4. Pajak Penjualan atas Barang Mewah (PPnBM)
Pajak Penjualan atas Barang Mewah adalah pajak yang dikenakan atas konsumsi
Barang Kena Pajak yang tergolong mewah di dalam Daerah Pabean (Penjelasan Pasal
8 ayat (2) UU PPN). Berdasarkan Pasal 8 ayat (1) UU PPN, Tarif PPnBM ditetapkan
paling rendah 10% (sepuluh persen) dan paling tinggi 200% (dua ratus persen).
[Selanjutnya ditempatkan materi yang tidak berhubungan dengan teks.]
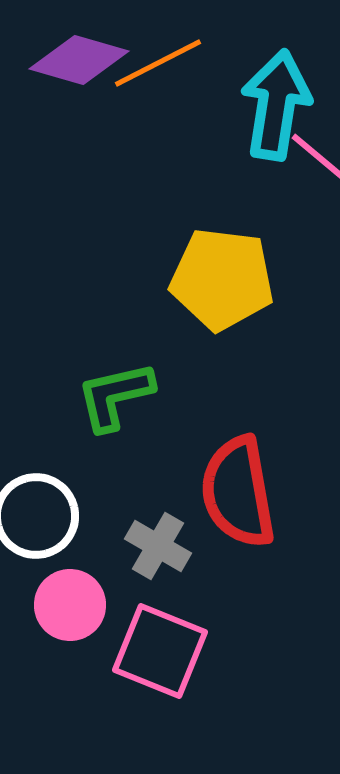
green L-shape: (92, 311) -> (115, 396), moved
Ekspor
Barang Kena Pajak yang tergolong mewah dikenai pajak dengan tarif 0% (nol persen).
Besarnya tarif PPnBM bagi kelompok hunian mewah seperti rumah mewah, apartemen,
kondominium, town house, dan sejenisnya adalah sebesar 20% (dua puluh persen).
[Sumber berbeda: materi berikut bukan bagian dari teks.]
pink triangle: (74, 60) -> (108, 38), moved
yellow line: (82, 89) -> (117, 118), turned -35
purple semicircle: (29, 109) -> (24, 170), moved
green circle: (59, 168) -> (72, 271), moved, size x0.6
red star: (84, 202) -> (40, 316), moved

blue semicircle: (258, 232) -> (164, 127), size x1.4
PPnBM dikenakan hanya 1 (satu) kali pada waktu penyerahan Barang Kena Pajak yang
tergolong mewah oleh pengusaha yang menghasilkan atau pada waktu impor Barang
Kena Pajak yang tergolong mewah.
Berdasarkan Pasal 5 ayat (1) UU PPN, PPnBM dikenakan terhadap:
a. penyerahan Barang Kena Pajak yang tergolong mewah yang dilakukan oleh
pengusaha yang menghasilkan barang tersebut di dalam Daerah Pabean dalam
kegiatan usaha atau pekerjaannya; dan
b. impor Barang Kena Pajak yang tergolong mewah.
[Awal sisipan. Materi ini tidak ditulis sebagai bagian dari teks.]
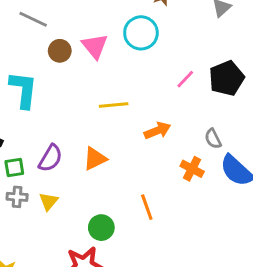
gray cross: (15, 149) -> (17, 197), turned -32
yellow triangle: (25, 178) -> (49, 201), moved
Atas penyerahan Barang Kena Pajak yang tergolong mewah oleh produsen atau atas
impor Barang Kena Pajak yang tergolong mewah, di samping dikenai Pajak
Pertambahan Nilai, dikenai juga Pajak Penjualan atas Barang Mewah dengan
pertimbangan bahwa:
a. perlu keseimbangan pembebanan pajak antara konsumen yang berpenghasilan
rendah dan konsumen yang berpenghasilan tinggi;
b. perlu adanya pengendalian pola konsumsi atas Barang Kena Pajak yang tergolong
mewah;
c. perlu adanya perlindungan terhadap produsen kecil atau tradisional; dan
d. perlu untuk mengamankan penerimaan negara.
Berdasarkan
Peraturan
Menteri
Keuangan
Republik
Indonesia
Nomor
620/PMK.03/2004 tentang Jenis Barang Kena Pajak yang Tergolong Mewah selain
Kendaraan Bermotor yang dikenakan Pajak Penjualan atas Barang Mewah,
sebagaimana diubah dengan Peraturan Menteri Keuangan Nomor 35/PMK.03/2008,
sebagaimana diubah dengan Peraturan Menteri Keuangan Nomor 137/PMK.011/2008,
sebagaimana diubah dengan Peraturan Menteri Keuangan Nomor 103/PMK.03/2009
tentang Perubahan Ketiga Atas Peraturan Menteri Keuangan Nomor 620/Pmk.03/2004
tentang Jenis Barang Kena Pajak yang Tergolong Mewah selain Kendaraan Bermotor
yang dikenakan Pajak Penjualan atas Barang Mewah, PPnBM berupa:
Pembatasan pengenaan PPnBM, hanya dikenakan untuk kelompok hunian mewah
seperti rumah mewah, apartemen, kondominium, town house, dan sejenisnya dari

jenis non strata title dengan luas bangunan 350 m2 atau lebih dan dari jenis strata title
dengan luas bangunan 150 m2 atau lebih.